Liguria is remarkable for its stunning beauty with mountains plunging into the sea at every point to form the Italian Riviera, and for its benign climate.
It has been a tourist destination ever since English aristocrats discovered it in the nineteenth century.
However, despite Genova’s history as a maritime republic and the city’s achievements in banking the region’s economic fortunes are in decline: this in large part is due to its having the lowest fertility in Italy, if not the world.
Liguria ends with a flourish in the south. The characteristic Cinque Terre cluster on a peninsula at whose point is Porto Venere. From here past the port of La Spezia can be seen Lerici with its massive Pisan castle and the picturesque villages of Fiascherino and Tellaro.
Between Lerici and La Spezia is San Terenzo where the English poet Shelley lived; his friend Byron once swam the seven kilometres across the bay from Porto Venere and each August a swimming competition celebrates the event.

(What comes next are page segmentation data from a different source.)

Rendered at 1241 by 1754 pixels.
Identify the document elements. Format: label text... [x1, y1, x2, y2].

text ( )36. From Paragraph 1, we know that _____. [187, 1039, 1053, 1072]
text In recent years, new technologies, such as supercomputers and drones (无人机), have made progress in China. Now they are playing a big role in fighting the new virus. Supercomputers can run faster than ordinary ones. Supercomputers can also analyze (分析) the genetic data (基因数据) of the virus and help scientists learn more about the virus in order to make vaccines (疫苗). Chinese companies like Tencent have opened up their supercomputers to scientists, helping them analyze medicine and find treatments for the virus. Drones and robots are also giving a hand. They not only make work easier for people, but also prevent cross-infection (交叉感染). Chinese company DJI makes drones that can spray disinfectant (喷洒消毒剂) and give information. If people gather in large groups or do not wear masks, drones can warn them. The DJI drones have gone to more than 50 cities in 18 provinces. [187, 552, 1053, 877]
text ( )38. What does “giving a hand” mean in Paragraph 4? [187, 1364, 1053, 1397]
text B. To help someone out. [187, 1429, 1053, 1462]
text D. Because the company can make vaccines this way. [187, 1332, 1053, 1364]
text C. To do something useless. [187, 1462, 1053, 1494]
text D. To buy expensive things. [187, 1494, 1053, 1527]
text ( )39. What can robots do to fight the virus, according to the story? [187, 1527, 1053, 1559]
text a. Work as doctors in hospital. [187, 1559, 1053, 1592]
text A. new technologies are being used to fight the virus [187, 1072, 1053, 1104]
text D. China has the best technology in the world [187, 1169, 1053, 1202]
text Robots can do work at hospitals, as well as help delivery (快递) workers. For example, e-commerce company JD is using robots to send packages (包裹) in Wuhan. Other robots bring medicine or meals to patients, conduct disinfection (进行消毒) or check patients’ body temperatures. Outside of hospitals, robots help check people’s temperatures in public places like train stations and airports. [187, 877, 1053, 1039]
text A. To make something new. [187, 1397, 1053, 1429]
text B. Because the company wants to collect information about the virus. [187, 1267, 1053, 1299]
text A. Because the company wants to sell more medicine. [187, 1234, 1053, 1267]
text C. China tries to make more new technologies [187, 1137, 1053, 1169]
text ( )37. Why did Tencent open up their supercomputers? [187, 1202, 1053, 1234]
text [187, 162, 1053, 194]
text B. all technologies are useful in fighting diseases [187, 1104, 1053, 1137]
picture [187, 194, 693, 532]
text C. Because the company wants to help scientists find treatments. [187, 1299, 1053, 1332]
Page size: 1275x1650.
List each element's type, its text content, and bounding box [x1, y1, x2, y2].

Because Petrarch, too, is associated with this lovely place it is popularly known as The Golfo dei Poeti.
Rory Steele is a retired Australian diplomat. He was the Australian ambassador to Italy from 1997 to 2001.
He is also the author of several books including Ghosts in the Helmet Trees and The Heart and the Abyss: The Life of Felice Benuzzi.
He has kindly provided this summary of a presentation he made to the Dante Society on 26 April 2018, entitled Lerici and the Gulf of Poets: A Ligurian Romance.